4.2         Op basis van de aan de raad overgelegde stukken en hetgeen ter zitting naar voren is gebracht is de raad van oordeel dat geenszins is gebleken dat verweerster de zaak van klaagster ondeskundig en onzorgvuldig heeft behandeld, noch dat verweerster excessief heeft gedeclareerd. De declaratie was immers gebaseerd op de door de Raad voor Rechtsbijstand aan klaagster opgelegde eigen bijdrage. Omdat klaagsters dossier was gesloten voordat verweerster het kantoor verliet, bestond er voor verweerster geen aanleiding om klaagster op de hoogte te brengen van haar vertrek en was er evenmin aanleiding om het dossier over te dragen.

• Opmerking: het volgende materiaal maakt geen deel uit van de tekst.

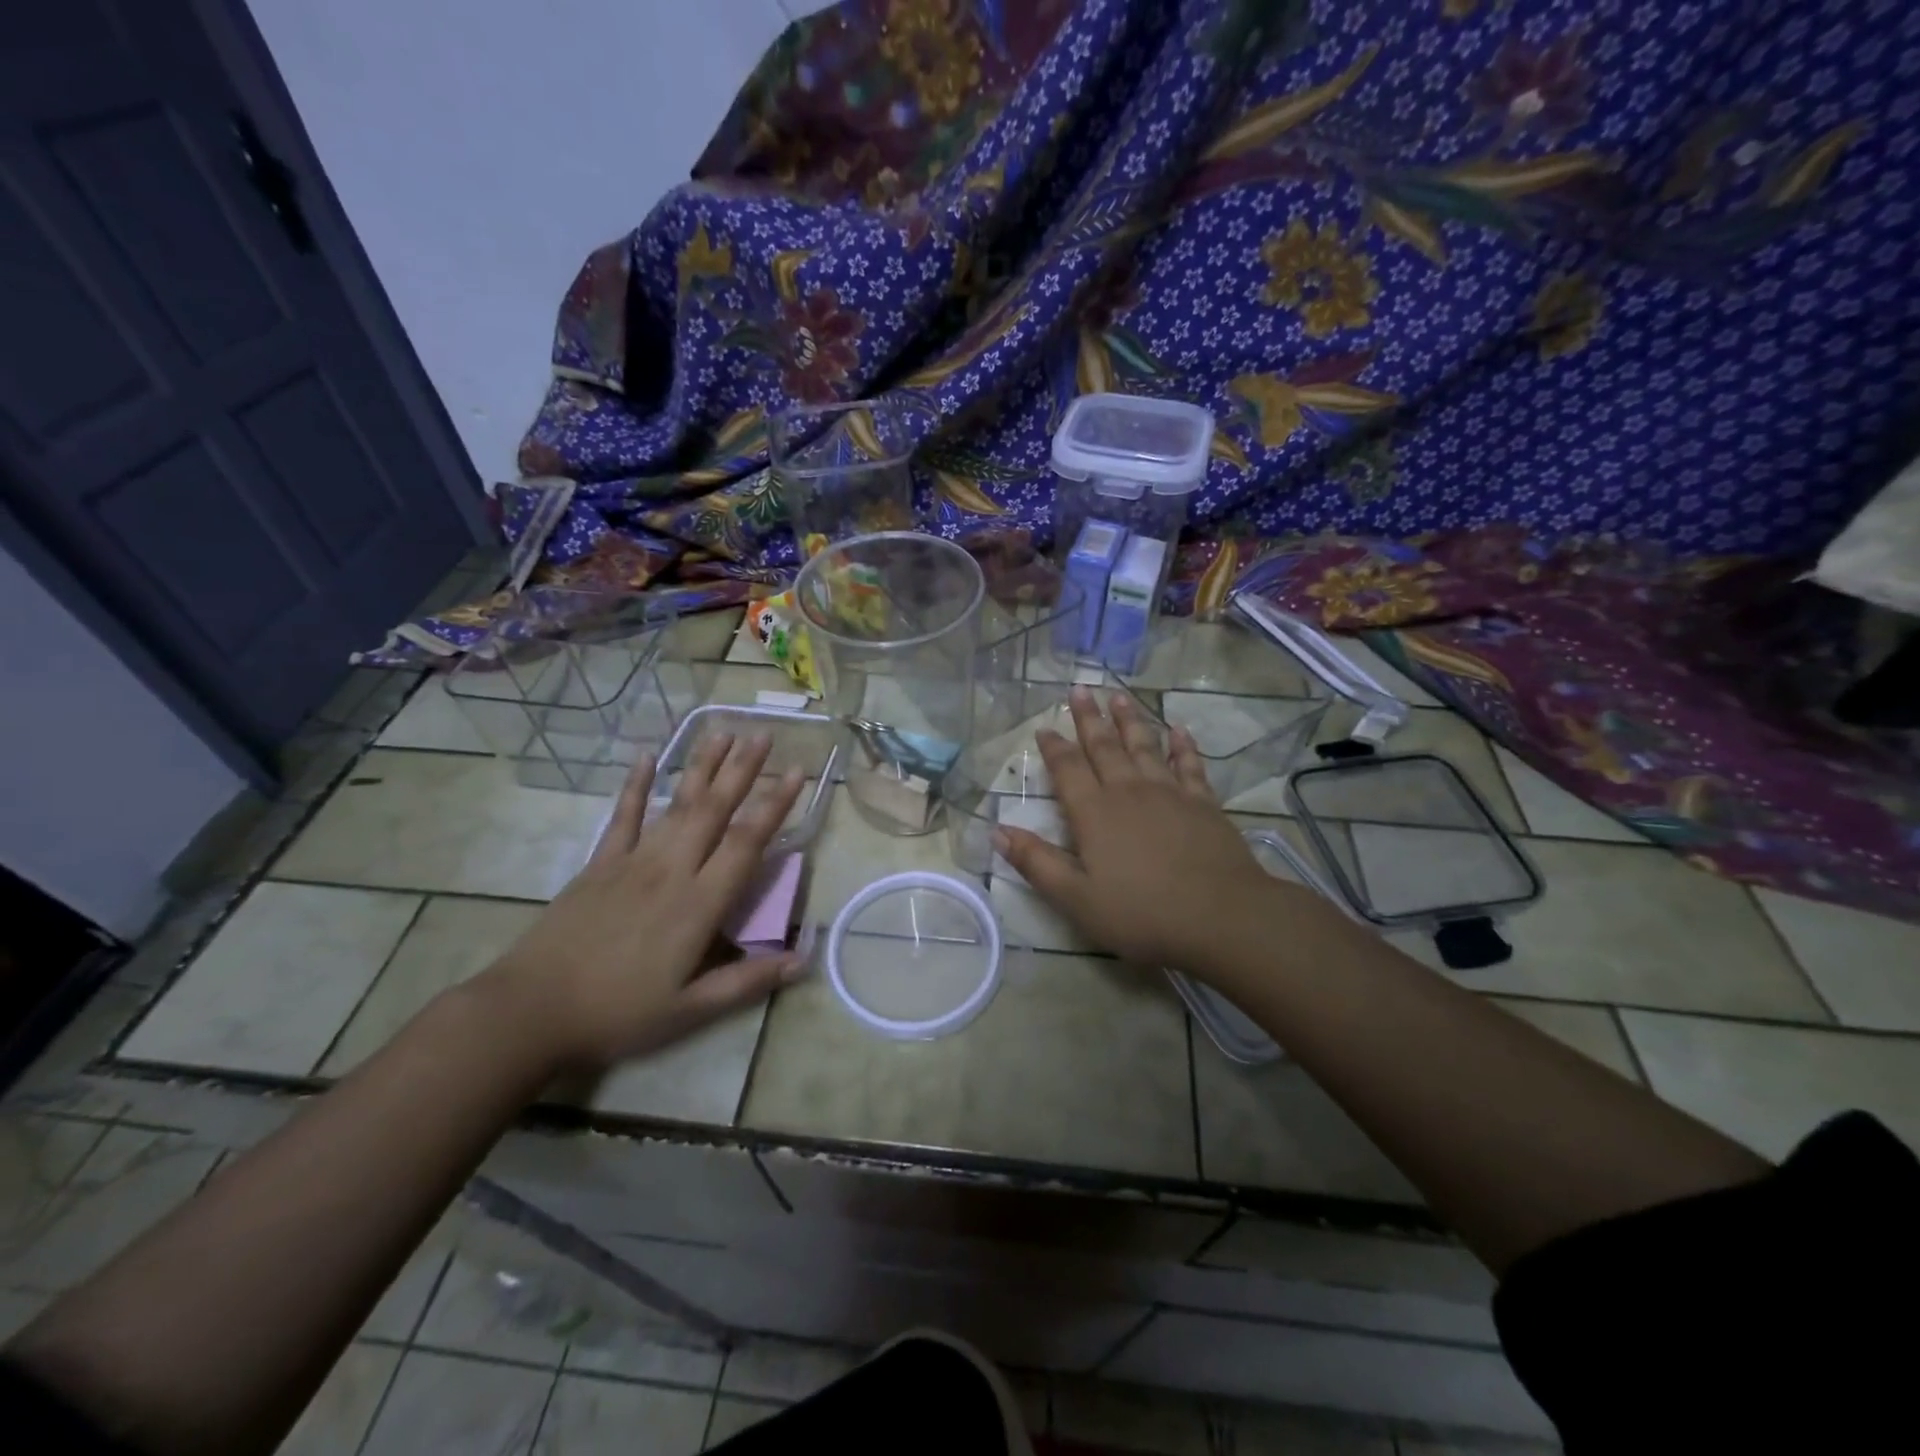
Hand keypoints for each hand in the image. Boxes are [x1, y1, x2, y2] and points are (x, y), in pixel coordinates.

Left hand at [478, 733, 805, 1071]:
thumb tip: (803, 959)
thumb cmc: (617, 1013)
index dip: (774, 805)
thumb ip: (747, 981)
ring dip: (702, 766)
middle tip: (764, 733)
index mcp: (698, 903)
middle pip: (713, 809)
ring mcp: (632, 862)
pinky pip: (622, 816)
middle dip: (741, 769)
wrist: (530, 1011)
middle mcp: (671, 870)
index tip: (796, 771)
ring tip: (723, 732)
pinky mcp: (599, 864)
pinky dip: (635, 785)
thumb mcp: (689, 1010)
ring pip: (675, 804)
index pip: (746, 843)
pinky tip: (646, 757)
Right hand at [992, 687, 1287, 971]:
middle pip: (1104, 747)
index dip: (1054, 748)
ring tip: (1118, 697)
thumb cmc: (1141, 912)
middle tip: (1079, 689)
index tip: (1044, 727)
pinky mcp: (1203, 803)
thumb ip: (1036, 862)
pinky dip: (1182, 746)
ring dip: (1129, 721)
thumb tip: (997, 831)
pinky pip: (1189, 765)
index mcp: (1094, 813)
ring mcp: (1169, 793)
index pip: (1068, 770)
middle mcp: (1128, 792)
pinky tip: (1178, 730)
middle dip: (1089, 718)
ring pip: (1144, 746)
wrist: (1220, 915)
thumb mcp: (1076, 898)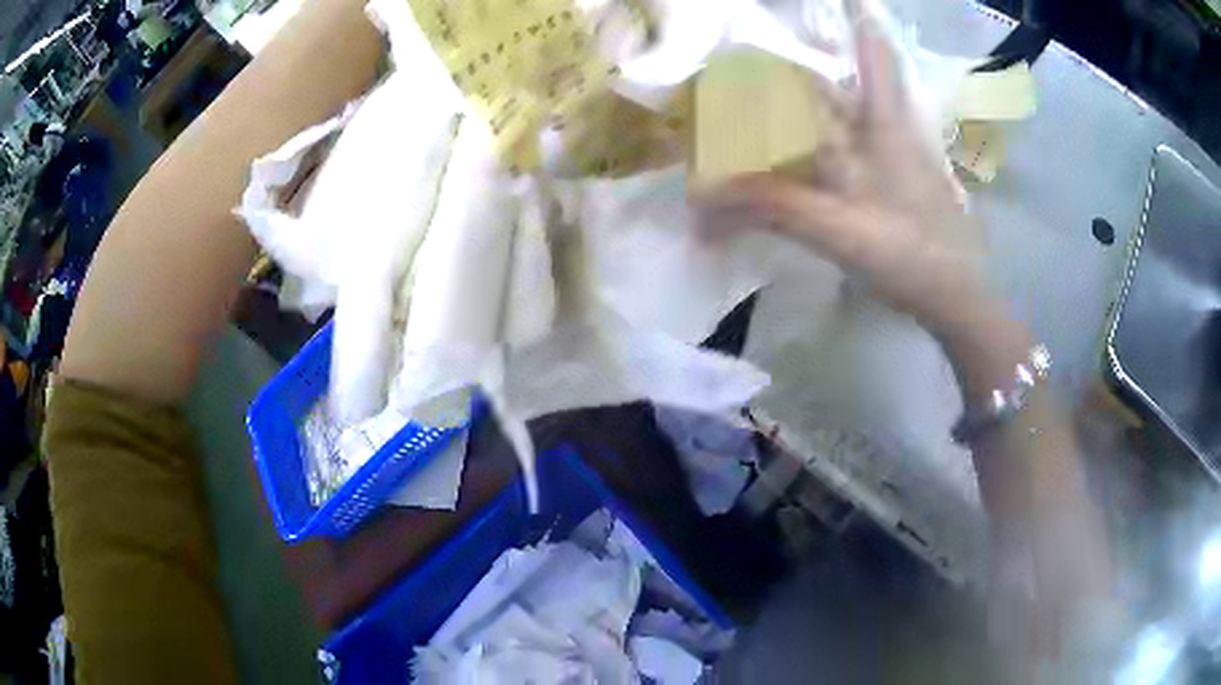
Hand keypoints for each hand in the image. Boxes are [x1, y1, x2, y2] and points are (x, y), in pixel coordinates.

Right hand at [704, 0, 986, 339]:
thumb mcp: (839, 230)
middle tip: (775, 48)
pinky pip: (852, 148)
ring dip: (821, 95)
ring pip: (853, 112)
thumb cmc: (910, 256)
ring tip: (777, 84)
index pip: (875, 56)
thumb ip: (773, 207)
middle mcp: (890, 131)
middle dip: (827, 52)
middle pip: (856, 77)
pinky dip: (825, 140)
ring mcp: (896, 158)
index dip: (861, 21)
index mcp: (885, 127)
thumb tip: (703, 200)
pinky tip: (803, 147)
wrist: (956, 300)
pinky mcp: (895, 184)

4.3         In het verzetschrift en bij gelegenheid van de mondelinge behandeling zijn geen nieuwe feiten of omstandigheden naar voren gebracht die tot een ander oordeel dan dat van de voorzitter zouden moeten leiden. Derhalve concludeert de raad dat het onderzoek in verzet niet heeft geleid tot andere beschouwingen en gevolgtrekkingen dan die vervat in de beslissing van de voorzitter waarmede de raad zich verenigt. Mitsdien zal het verzet als ongegrond moeten worden afgewezen.

 

BESLISSING

De raad van discipline:

verklaart het verzet ongegrond.

 

Aldus uitgesproken ter openbare zitting van 25 februari 2013 van mr. M.I.J. Hegeman, voorzitter, en mrs. P.J.W.M. Theunissen, L.W.M. Caudri, A.J. Sol, E.J.P.J.M. Kneepkens, leden, bijgestaan door mr. Th.H.G. van de Langenberg als griffier.

 

griffier                                                               voorzitter                                     

 

 

Deze beslissing is in afschrift op 26 februari 2013.

 

 

per aangetekende brief verzonden aan:

-       klaagster

-       verweerster

-       de deken van de Orde van Advocaten in het arrondissement O

-       de deken van de Nederlandse Orde van Advocaten.

 

 

Van deze beslissing kan geen hoger beroep bij het Hof van Discipline worden ingesteld.